Fatima Al Qadiri – Ghost Raid
The “childlike war vibes” that dominate the EP, with its clicking guns enmeshed in landscapes of hot, convulsing synths, are a direct result of the influence of grime. “ A couple of internet trolls have told me that I don’t make grime,” Fatima says witheringly, “and I never said that I did make grime, I just said that I was influenced by grime, inspired by grime.” What she takes from the likes of Danny Weed, Ruff Sqwad and Macabre Unit (a list of artists recommended to her by J-Cush of Lit City Trax, who she describes as her “sound library”) is a rough-around-the-edges aesthetic that naively, almost playfully, runs rings around the themes of conflict and aggression. “The prevalence of video game FX in grime sounds innocent in isolation,” she tells me, “but it’s encased in warring beats and bass.

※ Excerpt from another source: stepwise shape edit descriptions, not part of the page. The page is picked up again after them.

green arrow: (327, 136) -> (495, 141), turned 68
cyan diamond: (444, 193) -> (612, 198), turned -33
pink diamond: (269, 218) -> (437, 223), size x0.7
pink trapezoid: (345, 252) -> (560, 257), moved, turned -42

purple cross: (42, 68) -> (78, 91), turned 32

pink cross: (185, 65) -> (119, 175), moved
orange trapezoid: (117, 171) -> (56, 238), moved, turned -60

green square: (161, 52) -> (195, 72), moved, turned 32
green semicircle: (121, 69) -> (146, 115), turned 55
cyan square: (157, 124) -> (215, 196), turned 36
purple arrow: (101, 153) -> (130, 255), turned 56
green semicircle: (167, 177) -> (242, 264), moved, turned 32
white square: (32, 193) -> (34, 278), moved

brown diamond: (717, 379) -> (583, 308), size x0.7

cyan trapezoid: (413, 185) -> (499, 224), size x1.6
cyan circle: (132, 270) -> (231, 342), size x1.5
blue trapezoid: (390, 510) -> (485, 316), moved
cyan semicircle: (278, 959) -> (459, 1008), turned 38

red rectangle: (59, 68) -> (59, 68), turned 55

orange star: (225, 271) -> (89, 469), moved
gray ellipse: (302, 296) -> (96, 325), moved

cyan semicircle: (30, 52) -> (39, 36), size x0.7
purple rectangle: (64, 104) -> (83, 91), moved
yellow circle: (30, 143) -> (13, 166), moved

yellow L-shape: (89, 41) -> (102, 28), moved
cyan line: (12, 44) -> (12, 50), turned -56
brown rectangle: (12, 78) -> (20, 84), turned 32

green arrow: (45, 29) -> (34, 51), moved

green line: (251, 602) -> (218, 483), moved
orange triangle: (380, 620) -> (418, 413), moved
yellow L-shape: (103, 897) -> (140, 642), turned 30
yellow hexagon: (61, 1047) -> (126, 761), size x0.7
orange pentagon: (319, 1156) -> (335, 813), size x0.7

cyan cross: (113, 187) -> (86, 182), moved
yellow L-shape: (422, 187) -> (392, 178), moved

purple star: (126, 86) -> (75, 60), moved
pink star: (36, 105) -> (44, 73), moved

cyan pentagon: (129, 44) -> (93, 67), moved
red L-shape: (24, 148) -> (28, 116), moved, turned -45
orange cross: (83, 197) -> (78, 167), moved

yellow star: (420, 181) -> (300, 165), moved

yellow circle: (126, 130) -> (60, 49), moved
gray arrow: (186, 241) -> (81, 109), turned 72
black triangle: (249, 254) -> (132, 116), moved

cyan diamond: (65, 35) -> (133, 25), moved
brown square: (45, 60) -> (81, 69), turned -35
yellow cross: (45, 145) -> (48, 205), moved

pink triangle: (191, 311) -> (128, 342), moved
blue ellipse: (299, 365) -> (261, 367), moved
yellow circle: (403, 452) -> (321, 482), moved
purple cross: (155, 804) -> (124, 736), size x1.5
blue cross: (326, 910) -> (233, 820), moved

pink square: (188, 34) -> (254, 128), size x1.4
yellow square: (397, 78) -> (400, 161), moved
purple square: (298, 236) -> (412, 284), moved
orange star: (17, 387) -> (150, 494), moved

I don’t think anyone has really encapsulated that sensation, or that feeling in contemporary life in a more accurate way than those tunes from the early 2000s.” Acting as a cultural miner, Fatima uses a sound palette from a genre that has its roots and its context in an entirely different part of the world to hers, even to depict something so intensely personal to her, because it just sounds right. Sifting through globalised snippets that float into her periphery and matching them to her mood and her story, she prioritises sound in her quest to form the intricate and surprising whole that is her own identity.
“I am an Arab woman making this music, so don’t confuse me with an American dude.” – Fatima Al Qadiri
It’s easy to see why Fatima feels the need to state and shape her identity so prominently, and so personally, in her art, when she reveals that she is consistently, even now, mistaken for an American man sheerly because of her role as an electronic musician. In what she describes as the “brothel” that is the music industry, Fatima asserts that “it’s a catalogue of objectification if you’re female, you have to objectify yourself to get anywhere.” Rather than reduce herself to a conformist package, then, she’s retained her selfhood, and part of that strength comes from reverting to using her “bog-standard, fucking passport name” rather than Ayshay, in order to assert her true identity. “I am an Arab woman making this music,” she says, “so don’t confuse me with an American dude.”
But confusing Fatima Al Qadiri with any other artist seems impossible. Whether she’s evoking landscapes that you’ve never visited, or building unfamiliar sounds out of your favourite hip hop tropes, Fatima’s work is so deeply personal that it feels inextricable from the artist herself. Her style and her subjects vary outlandishly from project to project, but one thing remains true – her story is hers to tell.
Fade To Mind released ‘Desert Strike’ on the 23rd October 2012.